====== Data

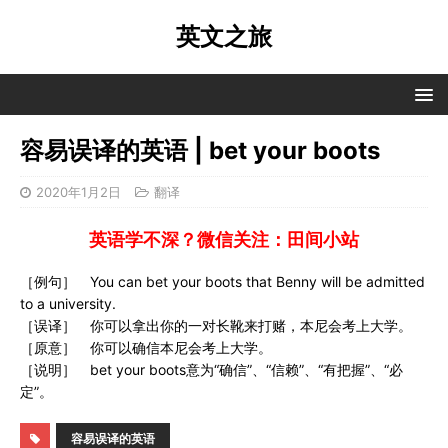
英文之旅
容易误译的英语 | bet your boots
2020年1月2日
翻译
英语学不深？微信关注：田间小站
［例句］ You can bet your boots that Benny will be admitted
to a university.
［误译］ 你可以拿出你的一对长靴来打赌，本尼会考上大学。
［原意］ 你可以确信本尼会考上大学。
［说明］ bet your boots意为“确信”、“信赖”、“有把握”、“必
定”。
容易误译的英语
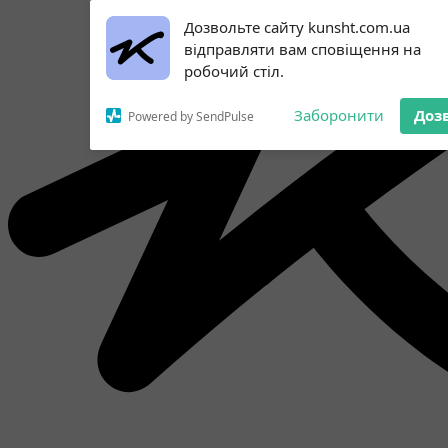
Subscribe to our
Дозвольте сайту kunsht.com.ua
notifications!
відправляти вам сповіщення на
To enable permission prompts, click
робочий стіл.
on the notification icon
Заборонити
Доз
Powered by SendPulse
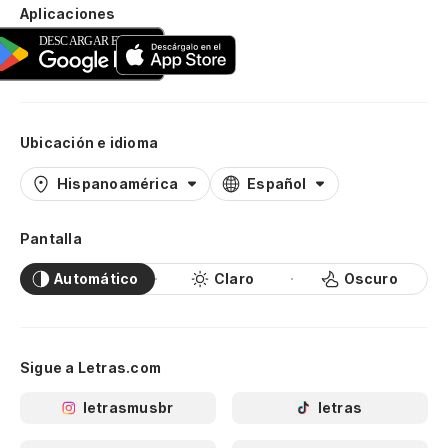
Aplicaciones
Ubicación e idioma
Hispanoamérica
Español
Pantalla
Automático
Claro
Oscuro
Sigue a Letras.com
letrasmusbr
letras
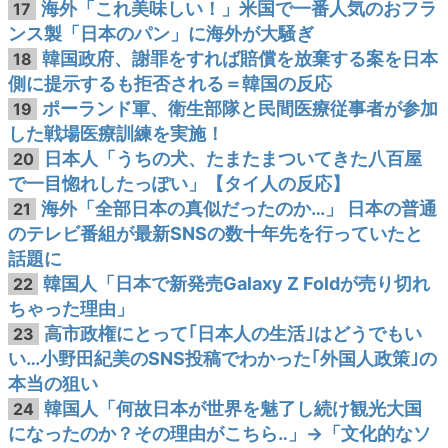
海外「これ美味しい！」米国で一番人気のおフラ
17
ンス製「日本のパン」に海外が大騒ぎ
韓国政府、謝罪をすれば賠償を放棄する案を日本
18
側に提示するも拒否される＝韓国の反応
ポーランド軍、衛生部隊と民間医療従事者が参加
19
した戦場医療訓練を実施！
日本人「うちの犬、たまたまついてきた八百屋
20
で一目惚れしたっぽい」【タイ人の反応】
海外「全部日本の真似だったのか…」 日本の普通
21
のテレビ番組が最新SNSの数十年先を行っていたと
話題に
韓国人「日本で新発売Galaxy Z Foldが売り切れ
22
ちゃった理由」
高市政権にとって｢日本人の生活｣はどうでもい
23
い…小野田紀美のSNS投稿でわかった｢外国人政策｣の
本当の狙い
韓国人「何故日本が世界を魅了し続け観光大国
24
になったのか？その理由がこちら‥」→「文化的なソ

============

> **What to work on**
Quote the line that contains "日本人「うちの犬、たまたまついてきた八百屋" and each line after it through the end of the data, exactly, leaving out everything else.

> **Expected answer**
日本人「うちの犬、たまたまついてきた八百屋
20
で一目惚れしたっぽい」【タイ人の反応】
海外「全部日本の真似だったのか…」 日本の普通
21
のテレビ番組が最新SNSの数十年先を行っていたと
話題に
韓国人「日本で新発売Galaxy Z Foldが売り切れ
22
ちゃった理由」
高市政権にとって｢日本人の生活｣はどうでもい
23
い…小野田紀美のSNS投稿でわかった｢外国人政策｣の
本当の狙い
韓国人「何故日本が世界を魅了し続け観光大国
24
になったのか？その理由がこちら‥」→「文化的なソ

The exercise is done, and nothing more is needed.